Exercise prompt = Skip all pictures. Write out the data below from its first line through the line that contains "X165500000Y-84149100D03*".

Design files in plain text:
══════════

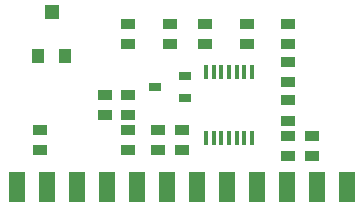
<source format=gbs>
%FSLAX46Y46*%
G04 Gerber Fmt 4.6, Leading zero omitted, Abs format (unit mm)*
G04 Created by KiCad (PCBNEW (2014-09-02 BZR 5112)-product) date 2014-10-14 1:14:18 PM*
%MOMM*%
G01*
G04 APERTURE LIST*
%ADD10C,0.150000*%
%ADD11R,1.000760X0.701040*%
%ADD12R,1.143000X0.812800*%
%ADD13R,1.000000X1.250000*%
%ADD14R,1.200000X1.250000*%
%ADD15R,1.350000X2.500000*%
%ADD16R,0.299720X1.300480*%
G04 APERTURE END LIST*
D10*
D11*
X154230000Y-89500000D03*
X156770000Y-90452500D03*
X156770000Y-88547500D03*
D12*
X152000000Y-93149100D03*
X152000000Y-94850900D03*
X150000000Y-90149100D03*
X150000000Y-91850900D03*
X156500000Y-93149100D03*
X156500000Y-94850900D03*
X154500000Y-93149100D03*
X154500000Y-94850900D03*
X144500000Y-94850900D03*
X144500000Y-93149100D03*
X167500000Y-93649100D03*
X167500000Y-95350900D03*
X152000000Y-90149100D03*
X152000000Y-91850900D03*
X165500000Y-87399100D03*
X165500000Y-89100900D03*
X158500000Y-85850900D03*
X158500000Y-84149100D03*
X155500000Y-84149100D03*
X155500000Y-85850900D03*
X152000000Y-85850900D03*
X152000000Y-84149100D03*
X162000000Y-84149100D03*
X162000000Y-85850900D03*
X165500000Y-84149100D03*
X165500000Y-85850900D03*
X165500000Y-93649100D03*
X165500000Y-95350900D03*
X165500000Y-90649100D03*
X165500000Y-92350900D03*
D13*
X144350000Y-86850000D03*
X146650000Y-86850000D03*
D14*
X145500000Y-83150000D03*
D15*
X142530000Y-98000000D03*
X145070000Y-98000000D03*
X147610000Y-98000000D03*
X150150000Y-98000000D03*
X152690000Y-98000000D03*
X155230000Y-98000000D03*
X157770000Y-98000000D03*
X160310000Y-98000000D03*
X162850000Y-98000000D03*
X165390000Y-98000000D03*
X167930000Y-98000000D03*
X170470000Y-98000000D03*
D16*
X158569600Y-88206000D03*
X159204600Y-88206000D03*
X159865000Y-88206000D03*
X160500000Y-88206000D03*
X161160400Y-88206000D03*
X161808100Y-88206000D03*
X162455800Y-88206000D03*
X162455800Y-93794000D03*
X161808100Y-93794000D03*
X161160400Y-93794000D03*
X160500000Y-93794000D03*
X159852300Y-93794000D03*
X159204600Y-93794000D03*
X158556900Y-93794000D03*
M02*

</source>
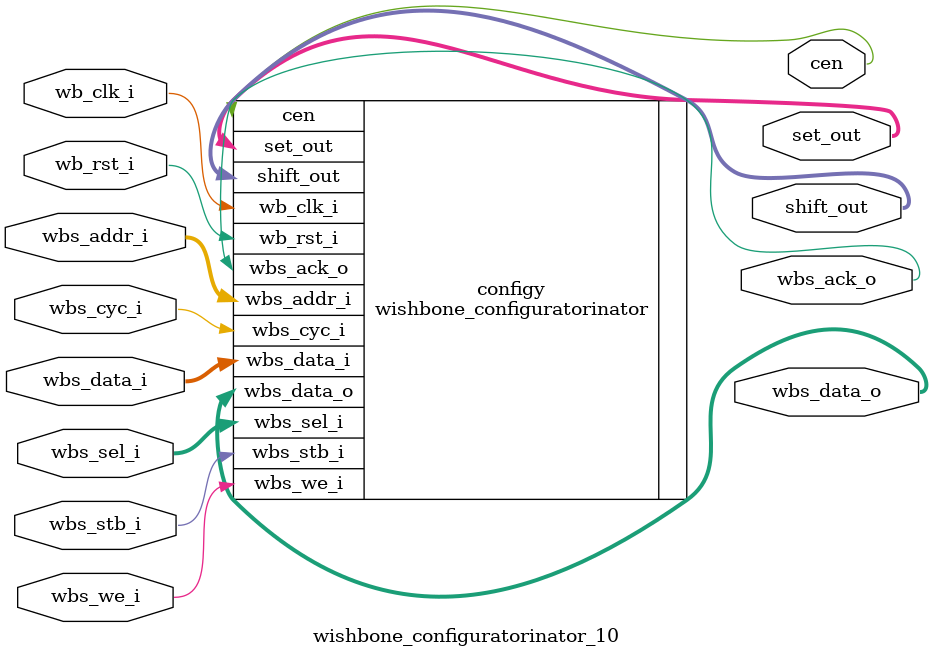
<source format=v>
module wishbone_configuratorinator_10 (
    // Global signals
    input wb_clk_i,
    input wb_rst_i,

    // Wishbone signals
    input wbs_stb_i,
    input wbs_cyc_i,
    input wbs_we_i,
    // Write mask
    input [3:0] wbs_sel_i,
    input [31:0] wbs_data_i,
    input [31:0] wbs_addr_i,
    output wbs_ack_o, // Its bad form but its also 1 in the morning
    output [31:0] wbs_data_o,

    // Config output
    output cen,
    output [3:0] set_out,
    output [3:0] shift_out
);
    wishbone_configuratorinator #(.BASE_ADDR(32'h3000_0010)) configy (
        .wb_clk_i(wb_clk_i),
        .wb_rst_i(wb_rst_i),
        .wbs_stb_i(wbs_stb_i),
        .wbs_cyc_i(wbs_cyc_i),
        .wbs_we_i(wbs_we_i),
        .wbs_sel_i(wbs_sel_i),
        .wbs_data_i(wbs_data_i),
        .wbs_addr_i(wbs_addr_i),
        .wbs_ack_o(wbs_ack_o),
        .wbs_data_o(wbs_data_o),
        .cen(cen),
        .set_out(set_out),
        .shift_out(shift_out)
    );
endmodule
</source>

══════════

Answer to this problem =
<source format=gbs>
%FSLAX46Y46*%
G04 Gerber Fmt 4.6, Leading zero omitted, Abs format (unit mm)*
G04 Created by KiCad (PCBNEW (2014-09-02 BZR 5112)-product) date 2014-10-14 1:14:18 PM*
%MOMM*%
G01*
G04 APERTURE LIST*
%ADD10C,0.150000*%
%ADD11R,1.000760X0.701040*%
%ADD12R,1.143000X0.812800*%
%ADD13R,1.000000X1.250000*%
%ADD14R,1.200000X1.250000*%
%ADD15R,1.350000X2.500000*%
%ADD16R,0.299720X1.300480*%
G04 APERTURE END LIST*
D10*
D11*
X154230000Y-89500000D03*
X156770000Y-90452500D03*
X156770000Y-88547500D03*
D12*
X152000000Y-93149100D03*
X152000000Y-94850900D03*
X150000000Y-90149100D03*
X150000000Y-91850900D03*
X156500000Y-93149100D03*
X156500000Y-94850900D03*
X154500000Y-93149100D03*
X154500000Y-94850900D03*
X144500000Y-94850900D03*
X144500000Y-93149100D03*
X167500000Y-93649100D03*
X167500000Y-95350900D03*
X152000000Y-90149100D03*
X152000000Y-91850900D03*
X165500000Y-87399100D03*
X165500000Y-89100900D03*
X158500000Y-85850900D03*
X158500000Y-84149100D03*
X155500000Y-84149100D03*
X155500000Y-85850900D03*
X152000000Y-85850900D03*
X152000000Y-84149100D03*
X162000000Y-84149100D03*
X162000000Y-85850900D03*
X165500000Y-84149100D03*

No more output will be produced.